Exercise:
Look through the entries below and report every line that has "each".

==== Provided records ====

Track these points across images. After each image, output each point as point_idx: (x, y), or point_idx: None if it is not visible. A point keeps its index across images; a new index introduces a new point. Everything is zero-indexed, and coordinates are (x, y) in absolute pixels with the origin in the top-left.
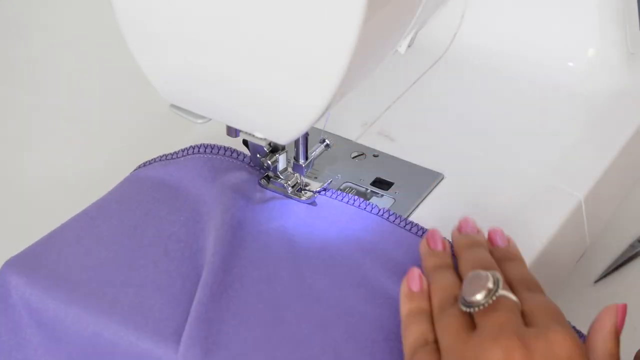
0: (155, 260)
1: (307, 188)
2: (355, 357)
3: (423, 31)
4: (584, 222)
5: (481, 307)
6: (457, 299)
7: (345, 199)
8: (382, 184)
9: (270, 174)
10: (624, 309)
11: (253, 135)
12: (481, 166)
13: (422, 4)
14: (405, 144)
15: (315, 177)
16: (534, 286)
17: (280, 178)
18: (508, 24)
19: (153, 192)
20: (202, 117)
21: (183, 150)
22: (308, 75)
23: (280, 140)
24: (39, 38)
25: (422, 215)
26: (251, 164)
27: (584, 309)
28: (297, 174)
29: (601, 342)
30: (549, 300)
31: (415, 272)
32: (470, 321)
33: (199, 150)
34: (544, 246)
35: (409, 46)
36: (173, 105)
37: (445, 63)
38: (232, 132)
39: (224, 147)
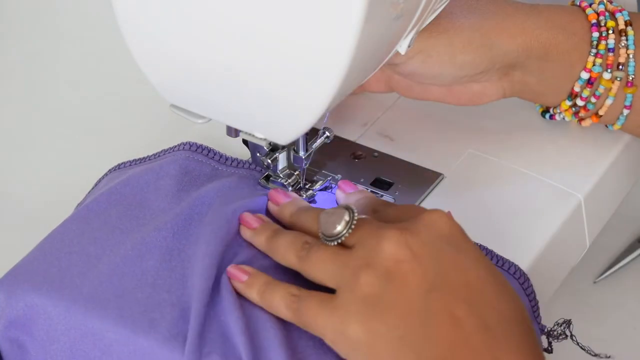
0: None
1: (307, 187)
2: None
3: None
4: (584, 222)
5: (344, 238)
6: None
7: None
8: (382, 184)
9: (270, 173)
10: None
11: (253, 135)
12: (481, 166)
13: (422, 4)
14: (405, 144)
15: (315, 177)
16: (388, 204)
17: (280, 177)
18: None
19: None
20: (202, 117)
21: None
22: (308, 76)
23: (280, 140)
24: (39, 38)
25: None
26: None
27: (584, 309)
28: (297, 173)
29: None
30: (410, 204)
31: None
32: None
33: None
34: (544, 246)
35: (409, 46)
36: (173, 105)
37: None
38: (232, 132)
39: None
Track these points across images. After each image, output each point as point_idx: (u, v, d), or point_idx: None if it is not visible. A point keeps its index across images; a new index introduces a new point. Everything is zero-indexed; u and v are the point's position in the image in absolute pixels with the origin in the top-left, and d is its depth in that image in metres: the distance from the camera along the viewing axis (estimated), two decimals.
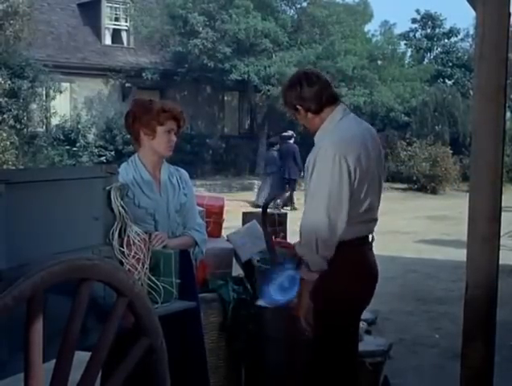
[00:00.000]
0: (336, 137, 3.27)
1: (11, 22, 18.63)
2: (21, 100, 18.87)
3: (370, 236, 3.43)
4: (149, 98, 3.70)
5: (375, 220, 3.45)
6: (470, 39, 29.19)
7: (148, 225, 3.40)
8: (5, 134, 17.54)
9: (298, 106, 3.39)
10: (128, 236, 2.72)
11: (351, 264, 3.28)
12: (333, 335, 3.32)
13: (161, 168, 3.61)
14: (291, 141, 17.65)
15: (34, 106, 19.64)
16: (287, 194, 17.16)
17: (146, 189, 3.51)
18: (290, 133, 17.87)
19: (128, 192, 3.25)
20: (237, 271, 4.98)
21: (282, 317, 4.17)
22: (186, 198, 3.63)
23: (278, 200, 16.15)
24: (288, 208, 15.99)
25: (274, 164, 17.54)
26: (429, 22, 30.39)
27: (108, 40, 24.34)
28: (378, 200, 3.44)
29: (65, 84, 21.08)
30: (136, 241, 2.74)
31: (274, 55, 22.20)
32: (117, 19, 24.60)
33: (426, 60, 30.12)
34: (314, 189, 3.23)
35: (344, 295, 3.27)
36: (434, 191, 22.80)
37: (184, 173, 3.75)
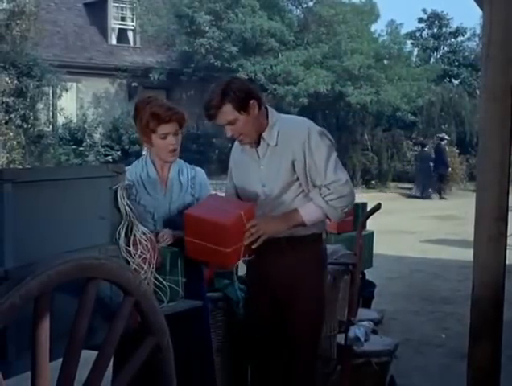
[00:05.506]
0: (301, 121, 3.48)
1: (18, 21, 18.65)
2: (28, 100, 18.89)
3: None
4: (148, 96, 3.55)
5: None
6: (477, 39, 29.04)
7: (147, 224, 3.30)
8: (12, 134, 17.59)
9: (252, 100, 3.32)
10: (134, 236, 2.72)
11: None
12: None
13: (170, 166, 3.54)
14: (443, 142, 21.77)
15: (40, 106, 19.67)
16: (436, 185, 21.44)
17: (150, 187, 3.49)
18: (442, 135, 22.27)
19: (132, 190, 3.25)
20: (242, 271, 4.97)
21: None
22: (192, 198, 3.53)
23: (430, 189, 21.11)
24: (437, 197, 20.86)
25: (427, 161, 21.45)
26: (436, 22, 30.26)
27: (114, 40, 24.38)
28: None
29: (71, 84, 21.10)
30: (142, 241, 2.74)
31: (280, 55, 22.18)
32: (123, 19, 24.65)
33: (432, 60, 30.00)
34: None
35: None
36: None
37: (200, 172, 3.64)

====

Result for this task:
Track these points across images. After each image, output each point as point_idx: (x, y), or point_idx: None if it is not visible. A point keeps its index across images; a new index introduces a new point. Everything is zero-indexed, and coordinates are (x, y) in absolute pixels with the origin in the top-left.
Track these points across images. After each image, output each point as point_idx: (u, v, d), or point_idx: None if it is not visible. A point keeps its index across images; a new index introduces a new point. Everything is zero-indexed; u and v are the point's position in the image in absolute pixels with the origin in the top-left, and d is its depth in that image in metres: the distance from the camera along the viewing axis (estimated), two decimals.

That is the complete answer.